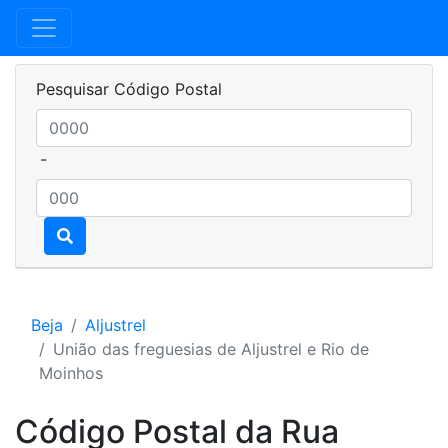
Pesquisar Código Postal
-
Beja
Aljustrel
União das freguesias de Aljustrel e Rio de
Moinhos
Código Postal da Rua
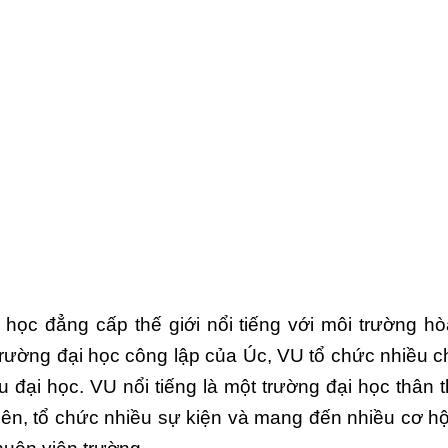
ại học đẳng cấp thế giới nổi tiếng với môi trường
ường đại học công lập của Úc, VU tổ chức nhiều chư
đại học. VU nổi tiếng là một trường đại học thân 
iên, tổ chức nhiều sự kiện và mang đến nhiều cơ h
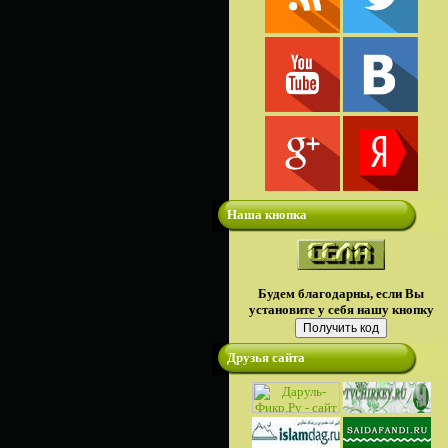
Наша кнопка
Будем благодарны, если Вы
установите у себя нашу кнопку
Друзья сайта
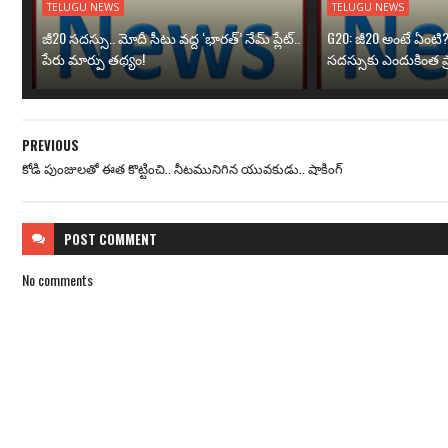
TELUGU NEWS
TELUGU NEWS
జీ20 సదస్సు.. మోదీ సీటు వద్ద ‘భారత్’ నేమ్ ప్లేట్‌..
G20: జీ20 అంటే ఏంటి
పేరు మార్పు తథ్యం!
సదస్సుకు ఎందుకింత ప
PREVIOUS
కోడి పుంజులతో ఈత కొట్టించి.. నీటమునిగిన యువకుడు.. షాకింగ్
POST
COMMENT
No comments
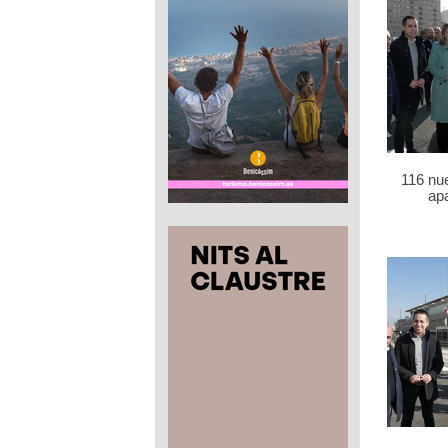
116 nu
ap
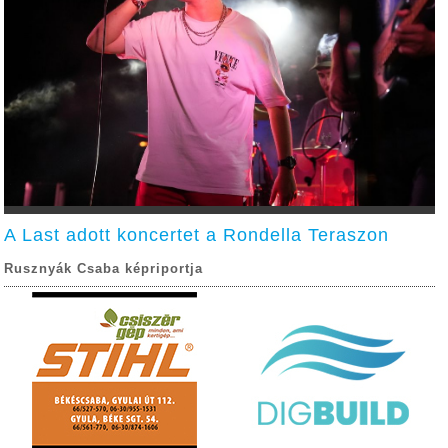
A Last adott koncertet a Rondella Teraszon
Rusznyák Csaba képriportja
━━━━━━━━━━━━━━━━━━━━
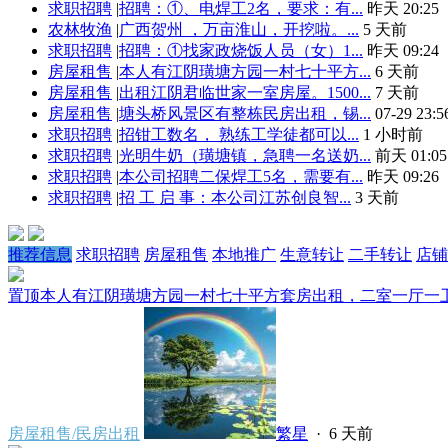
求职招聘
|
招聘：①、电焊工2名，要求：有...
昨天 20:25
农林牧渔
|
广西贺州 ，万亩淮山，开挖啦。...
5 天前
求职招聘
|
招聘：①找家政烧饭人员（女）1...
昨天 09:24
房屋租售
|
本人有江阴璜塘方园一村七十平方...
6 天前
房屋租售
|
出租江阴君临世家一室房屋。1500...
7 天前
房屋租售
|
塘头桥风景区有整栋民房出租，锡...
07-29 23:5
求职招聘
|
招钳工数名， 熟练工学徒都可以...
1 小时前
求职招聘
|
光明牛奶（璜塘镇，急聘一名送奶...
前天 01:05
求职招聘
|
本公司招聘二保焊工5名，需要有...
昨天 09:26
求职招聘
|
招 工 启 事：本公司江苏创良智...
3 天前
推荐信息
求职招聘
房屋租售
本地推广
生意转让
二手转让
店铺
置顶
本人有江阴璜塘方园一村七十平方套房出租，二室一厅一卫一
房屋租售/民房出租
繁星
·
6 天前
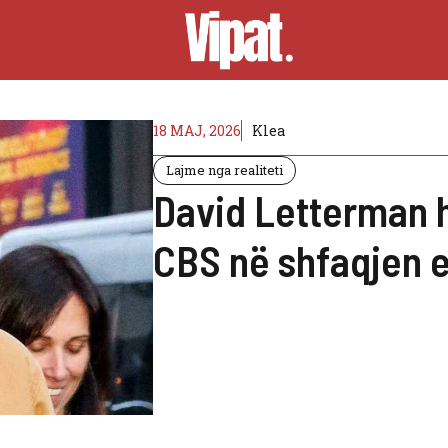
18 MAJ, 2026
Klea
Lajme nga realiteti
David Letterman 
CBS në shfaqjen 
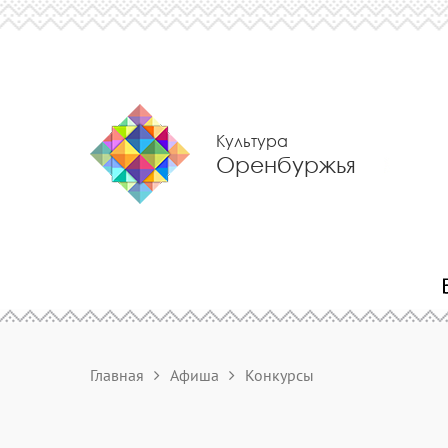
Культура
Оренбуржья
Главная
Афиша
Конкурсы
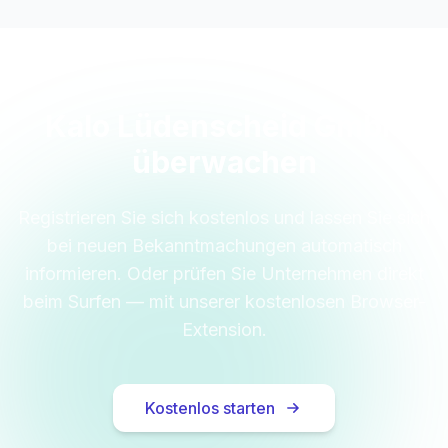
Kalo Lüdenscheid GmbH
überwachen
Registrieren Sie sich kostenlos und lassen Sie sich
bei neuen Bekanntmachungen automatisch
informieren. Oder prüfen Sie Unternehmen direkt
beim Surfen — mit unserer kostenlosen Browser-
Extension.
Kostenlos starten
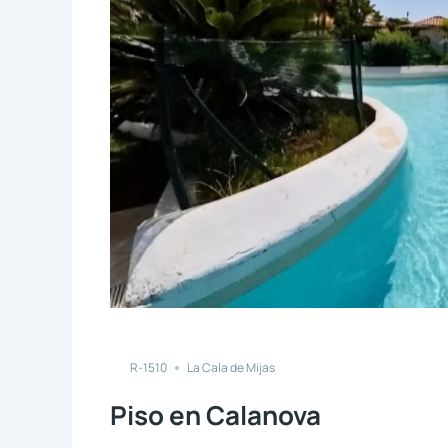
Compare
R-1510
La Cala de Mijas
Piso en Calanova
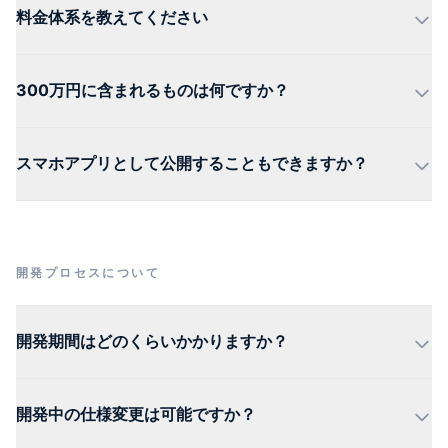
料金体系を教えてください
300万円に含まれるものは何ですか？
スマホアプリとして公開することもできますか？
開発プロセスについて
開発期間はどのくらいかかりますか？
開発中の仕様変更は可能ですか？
━━━━━━━━━━━━━━━━━━━━
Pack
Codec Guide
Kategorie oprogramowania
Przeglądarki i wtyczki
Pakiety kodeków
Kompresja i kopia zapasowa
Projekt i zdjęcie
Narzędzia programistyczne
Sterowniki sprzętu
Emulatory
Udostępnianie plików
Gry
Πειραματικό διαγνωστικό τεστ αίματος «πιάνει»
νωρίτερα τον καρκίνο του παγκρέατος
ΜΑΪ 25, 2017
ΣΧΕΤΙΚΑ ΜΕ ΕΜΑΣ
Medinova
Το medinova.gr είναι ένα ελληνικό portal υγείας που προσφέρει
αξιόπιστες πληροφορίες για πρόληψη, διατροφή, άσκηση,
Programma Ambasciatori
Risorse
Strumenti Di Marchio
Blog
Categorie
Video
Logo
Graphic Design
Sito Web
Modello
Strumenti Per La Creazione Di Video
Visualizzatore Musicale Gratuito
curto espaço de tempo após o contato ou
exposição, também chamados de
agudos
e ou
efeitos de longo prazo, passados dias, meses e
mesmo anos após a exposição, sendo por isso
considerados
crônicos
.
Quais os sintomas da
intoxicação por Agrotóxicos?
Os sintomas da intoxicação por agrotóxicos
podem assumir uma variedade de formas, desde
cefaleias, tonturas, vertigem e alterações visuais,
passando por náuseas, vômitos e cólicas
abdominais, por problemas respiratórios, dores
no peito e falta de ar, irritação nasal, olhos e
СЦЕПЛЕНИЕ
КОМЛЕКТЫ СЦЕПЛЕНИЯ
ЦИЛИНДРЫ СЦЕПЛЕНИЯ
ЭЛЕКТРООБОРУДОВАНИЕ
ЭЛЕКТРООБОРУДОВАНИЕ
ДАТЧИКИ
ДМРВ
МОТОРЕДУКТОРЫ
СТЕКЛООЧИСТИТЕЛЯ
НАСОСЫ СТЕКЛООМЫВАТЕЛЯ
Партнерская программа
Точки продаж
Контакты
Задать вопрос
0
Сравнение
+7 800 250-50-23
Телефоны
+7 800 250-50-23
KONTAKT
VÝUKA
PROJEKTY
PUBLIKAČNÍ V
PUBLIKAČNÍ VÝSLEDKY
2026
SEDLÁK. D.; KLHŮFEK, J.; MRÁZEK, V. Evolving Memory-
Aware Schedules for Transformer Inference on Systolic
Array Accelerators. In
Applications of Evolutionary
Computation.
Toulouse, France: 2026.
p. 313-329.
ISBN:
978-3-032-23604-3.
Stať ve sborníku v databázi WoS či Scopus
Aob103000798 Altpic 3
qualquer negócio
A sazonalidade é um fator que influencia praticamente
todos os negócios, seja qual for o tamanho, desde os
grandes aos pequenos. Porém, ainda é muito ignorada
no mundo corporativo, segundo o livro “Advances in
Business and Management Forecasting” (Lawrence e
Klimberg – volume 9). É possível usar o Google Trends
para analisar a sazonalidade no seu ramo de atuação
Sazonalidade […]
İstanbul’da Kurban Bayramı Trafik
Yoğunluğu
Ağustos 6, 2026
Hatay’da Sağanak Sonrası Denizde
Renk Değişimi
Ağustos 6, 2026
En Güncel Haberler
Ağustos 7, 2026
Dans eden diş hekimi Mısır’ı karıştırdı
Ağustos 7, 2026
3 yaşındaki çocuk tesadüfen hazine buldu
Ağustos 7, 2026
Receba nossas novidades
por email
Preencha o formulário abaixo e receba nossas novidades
━━━━━━━━━━━━━━━━━━━━
Count the lines in the entries above that contain the string "exposição", with case counting, and reply with the number alone.

WRITTEN SOLUTION -> 2